Ten pull requests landed in OpenClaw's main branch today with a shared goal: eliminate synchronous session I/O from the gateway's hot paths. The effort, coordinated by steipete across a single day, moves session reads, transcript access, history lookups, agent context reads, and export I/O entirely onto the async path — and removes the old synchronous reader surface entirely.
The Full PR Series
The batch spans every layer of session handling:
- #75875 —
fix(gateway): async session transcript IO— the root fix, touching agents, web-UI, Codex extensions, and gateway - #75892 —
refactor(gateway): finish async session read paths— completes the gateway-side migration - #75909 —
refactor(gateway): remove sync session reader surface— removes the old sync API entirely - #75917 —
refactor(codex): avoid sync context history reads— Codex-specific path - #75919 —
refactor(agents): read btw context asynchronously— agent between-turn context reads - #75932 —
refactor(agents): append text turns asynchronously - #75936 —
refactor: async export file io - #75942 —
refactor: fork parent sessions asynchronously - #75946 —
refactor: parse session reads without manager - #75977 —
perf: bound async transcript history reads— the final performance guard, with docs
Why Sync I/O Was a Problem
For most self-hosted OpenClaw deployments, session transcripts live on disk. Every synchronous read against that transcript blocks Node's event loop — meaning nothing else runs until the read completes. Under normal single-session use this is tolerable; under load with multiple concurrent agent sessions, these sync reads create head-of-line delays that compound.
The problem is worse at scale. Multi-agent setups — subagents, parallel tool sessions, Discord bots handling multiple threads — all compete on the same event loop. One slow sync transcript read can delay unrelated sessions.
The Fix: Async All the Way Down
The series starts with a fix (#75875) and builds up async infrastructure across subsystems before landing a performance cap (#75977). PR #75977 goes beyond just making reads async: it bounds the transcript history read itself, preventing even large transcripts from monopolizing the event loop on a single async turn.
The removal of the sync reader surface in #75909 is the most significant line in the series. It's not a deprecation — the old synchronous session read API is gone. Anything that touched it needs to update.
What This Means for You
For most users: Transparent improvement. Sessions respond faster under load, and the gateway behaves more responsively when multiple agents are active. No config changes needed.
For plugin authors: Check your code for any direct use of the removed sync session reader surface before upgrading. The removed API was internal, so most third-party plugins won't be affected — but plugins doing custom session introspection should verify.

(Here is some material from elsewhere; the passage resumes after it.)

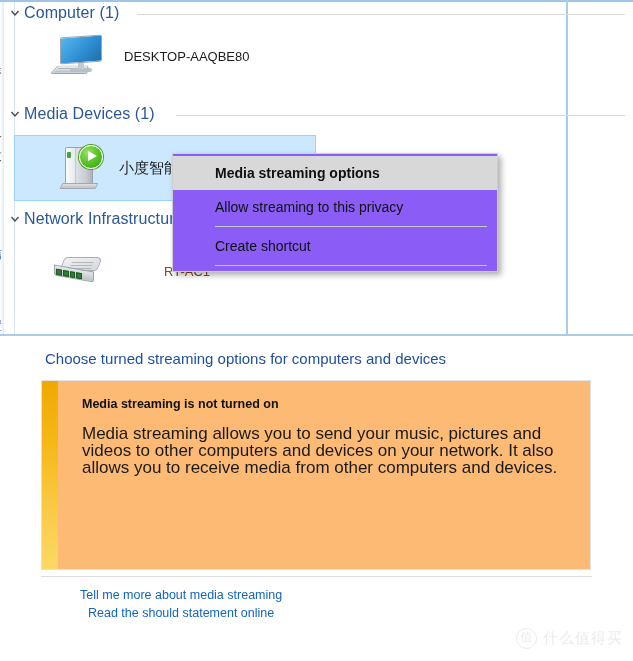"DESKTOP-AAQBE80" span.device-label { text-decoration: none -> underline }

For multi-agent operators: This is the biggest win. Parallel subagent sessions no longer pay a sequential I/O tax on transcript reads. Expect noticeably lower turn latency in busy Discord bots and multi-agent pipelines.
A Coordinated Sprint
What's notable isn't just the changes but the approach. Ten PRs. One day. A deliberate sequence from root fix → infrastructure → propagation → performance guard → docs. This isn't organic cleanup — it reads as a planned performance sprint. The docs update in #75977 suggests this is intentional groundwork for something more to come.
All ten PRs are in main as of today and will ship together in the next tagged release after v2026.4.29.